Text under study —
####################

Subvolumes correspond in many ways to partitions, as every
subvolume looks like its own filesystem. With subvolume quota, it
is now possible to restrict each subvolume like a partition, but
keep the flexibility of quota. The space for each subvolume can
be expanded or restricted on the fly.
As subvolumes are the basis for snapshots, interesting questions
arise as to how to account used space in the presence of
snapshots. If you have a file shared between a subvolume and a
snapshot, whom to account the file to? The creator? Both? What if
the file gets modified in the snapshot, should only these changes
be accounted to it? But wait, both the snapshot and the subvolume
belong to the same user home. I just want to limit the total
space used by both! But somebody else might not want to charge
the snapshots to the users.
Btrfs subvolume quota solves these problems by introducing groups
of subvolumes and let the user put limits on them. It is even
possible to have groups of groups. In the following, we refer to
them as qgroups.
Each qgroup primarily tracks two numbers, the amount of total
referenced space and the amount of exclusively referenced space.
referenced
space is the amount of data that can be reached from any of
the subvolumes contained in the qgroup, while
exclusive
is the amount of data where all references to this data can
be reached from within this qgroup.
SUBVOLUME QUOTA GROUPS
The basic notion of the Subvolume Quota feature is the quota
group, short qgroup. Qgroups are notated as level/id, eg. the
qgroup 3/2 is a qgroup of level 3. For level 0, the leading 0/
can be omitted. Qgroups of level 0 get created automatically when
a subvolume/snapshot gets created. The ID of the qgroup
corresponds to the ID of the subvolume, so 0/5 is the qgroup for
the root subvolume. For the btrfs qgroup
command, the path to the
subvolume can also be used instead of 0/ID. For all higher
levels, the ID can be chosen freely.
Each qgroup can contain a set of lower level qgroups, thus
creating a hierarchy of qgroups. Figure 1 shows an example qgroup
tree.
+---+
|2/1|
+---+
/ \
+---+/ \+---+
|1/1| |1/2|
+---+ +---+
/ \ / \
+---+/ \+---+/ \+---+
qgroups |0/1| |0/2| |0/3|
+-+-+ +---+ +---+
| / \ / \
| / \ / \
| / \ / \
extents 1 2 3 4
Figure1: Sample qgroup hierarchy
At the bottom, some extents are depicted showing which qgroups
reference which extents. It is important to understand the notion
of referenced vs exclusive. In the example, qgroup 0/2 references
extents 2 and 3, while 1/2 references extents 2-4, 2/1 references
all extents.
On the other hand, extent 1 is exclusive to 0/1, extent 2 is
exclusive to 0/2, while extent 3 is neither exclusive to 0/2 nor
to 0/3. But because both references can be reached from 1/2,
extent 3 is exclusive to 1/2. All extents are exclusive to 2/1.
So exclusive does not mean there is no other way to reach the
extent, but it does mean that if you delete all subvolumes
contained in a qgroup, the extent will get deleted.
Exclusive of a qgroup conveys the useful information how much
space will be freed in case all subvolumes of the qgroup get
deleted.
All data extents are accounted this way. Metadata that belongs to
a specific subvolume (i.e. its filesystem tree) is also
accounted. Checksums and extent allocation information are not
accounted.
In turn, the referenced count of a qgroup can be limited. All
writes beyond this limit will lead to a Quota Exceeded error.

####################

Activity 1 —
Translate this sentence from the Btrfs qgroup text into Spanish: "The space for each subvolume can be expanded or restricted on the fly."
Activity 2 —
Using the Btrfs qgroup text, explain in one to three sentences why extent 3 is exclusive to qgroup 1/2 even though it is exclusive to neither 0/2 nor 0/3.
Activity 3 —
Pick up the Btrfs qgroup text after its final sentence and carry it on.
The records can be left aside.

####################

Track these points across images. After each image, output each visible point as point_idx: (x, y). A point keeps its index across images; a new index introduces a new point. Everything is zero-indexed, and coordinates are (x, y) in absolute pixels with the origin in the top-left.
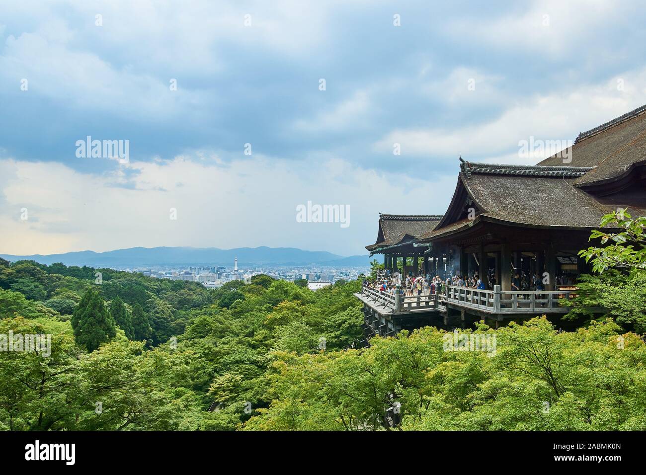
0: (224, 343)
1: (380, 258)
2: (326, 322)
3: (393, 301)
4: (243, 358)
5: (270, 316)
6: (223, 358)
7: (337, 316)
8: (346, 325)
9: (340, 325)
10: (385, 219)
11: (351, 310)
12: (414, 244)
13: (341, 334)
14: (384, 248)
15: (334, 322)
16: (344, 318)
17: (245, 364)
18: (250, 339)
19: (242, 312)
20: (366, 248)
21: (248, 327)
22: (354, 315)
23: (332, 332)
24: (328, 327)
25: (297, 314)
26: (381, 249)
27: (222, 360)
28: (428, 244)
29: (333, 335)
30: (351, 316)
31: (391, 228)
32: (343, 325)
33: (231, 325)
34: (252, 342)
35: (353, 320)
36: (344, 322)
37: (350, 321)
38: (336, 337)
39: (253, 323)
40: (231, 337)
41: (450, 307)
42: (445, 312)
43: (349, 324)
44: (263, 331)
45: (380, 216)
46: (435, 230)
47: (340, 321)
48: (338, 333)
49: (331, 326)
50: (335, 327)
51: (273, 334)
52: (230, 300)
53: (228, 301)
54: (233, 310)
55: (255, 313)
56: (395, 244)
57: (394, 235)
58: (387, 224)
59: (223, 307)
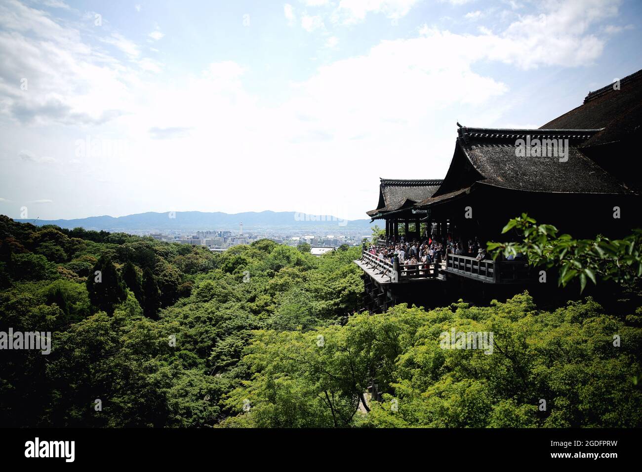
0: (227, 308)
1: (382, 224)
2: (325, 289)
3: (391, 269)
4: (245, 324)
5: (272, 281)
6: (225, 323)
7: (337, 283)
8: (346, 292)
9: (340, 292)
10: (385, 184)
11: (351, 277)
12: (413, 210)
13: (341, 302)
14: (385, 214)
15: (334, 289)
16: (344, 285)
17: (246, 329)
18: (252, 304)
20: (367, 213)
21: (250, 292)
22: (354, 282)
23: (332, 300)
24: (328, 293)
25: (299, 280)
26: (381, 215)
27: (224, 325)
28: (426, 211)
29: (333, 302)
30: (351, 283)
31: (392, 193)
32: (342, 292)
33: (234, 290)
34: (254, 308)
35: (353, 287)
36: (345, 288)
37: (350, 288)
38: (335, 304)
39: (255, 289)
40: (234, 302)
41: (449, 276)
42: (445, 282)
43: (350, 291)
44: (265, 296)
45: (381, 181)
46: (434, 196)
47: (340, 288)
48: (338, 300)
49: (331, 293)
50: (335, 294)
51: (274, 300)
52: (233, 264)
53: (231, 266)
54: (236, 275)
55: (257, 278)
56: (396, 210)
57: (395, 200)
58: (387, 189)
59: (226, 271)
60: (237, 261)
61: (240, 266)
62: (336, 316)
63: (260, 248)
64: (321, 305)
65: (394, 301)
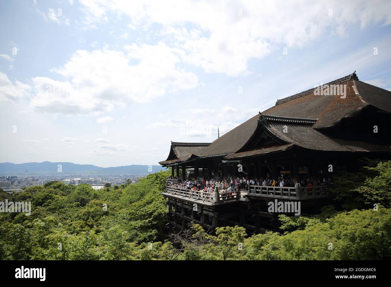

####################

Your response 1 —
El espacio de cada subvolumen se puede ampliar o restringir sobre la marcha.

Your response 2 —
Extent 3 is referenced by both 0/2 and 0/3, so neither of those qgroups alone holds every reference to it. Both of those references can be reached from 1/2, so all references to extent 3 lie within that qgroup, which makes the extent exclusive to 1/2.

Your response 3 —
INHERITANCE
Things get a bit more complicated when new subvolumes or
snapshots are created. The case of (empty) subvolumes is still
quite easy. If a subvolume should be part of a qgroup, it has to
be added to the qgroup at creation time. To add it at a later
time, it would be necessary to at least rescan the full subvolume
for a proper accounting.
Creation of a snapshot is the hard case. Obviously, the snapshot
will reference the exact amount of space as its source, and both
source and destination now have an exclusive count of 0 (the
filesystem nodesize to be precise, as the roots of the trees are
not shared). But what about qgroups of higher levels? If the
qgroup contains both the source and the destination, nothing
changes. If the qgroup contains only the source, it might lose
some exclusive.
But how much? The tempting answer is, subtract all exclusive of
the source from the qgroup, but that is wrong, or at least not
enough. There could have been an extent that is referenced from
the source and another subvolume from that qgroup. This extent
would have been exclusive to the qgroup, but not to the source
subvolume. With the creation of the snapshot, the qgroup would
also lose this extent from its exclusive set.
So how can this problem be solved? In the instant the snapshot
gets created, we already have to know the correct exclusive
count. We need to have a second qgroup that contains all the
subvolumes as the first qgroup, except the subvolume we want to
snapshot. The moment we create the snapshot, the exclusive count
from the second qgroup needs to be copied to the first qgroup, as
it represents the correct value. The second qgroup is called a
tracking qgroup. It is only there in case a snapshot is needed.
USE CASES
Below are some usecases that do not mean to be extensive. You can
find your own way how to integrate qgroups.
SINGLE-USER MACHINE
Replacement for partitions
The simplest use case is to use qgroups as simple replacement
for partitions. Btrfs takes the disk as a whole, and /, /usr,
/var, etc. are created as subvolumes. As each subvolume gets
it own qgroup automatically, they can simply be restricted.
No hierarchy is needed for that.
Track usage of snapshots
When a snapshot is taken, a qgroup for it will automatically
be created with the correct values. Referenced will show how
much is in it, possibly shared with other subvolumes.
Exclusive will be the amount of space that gets freed when
the subvolume is deleted.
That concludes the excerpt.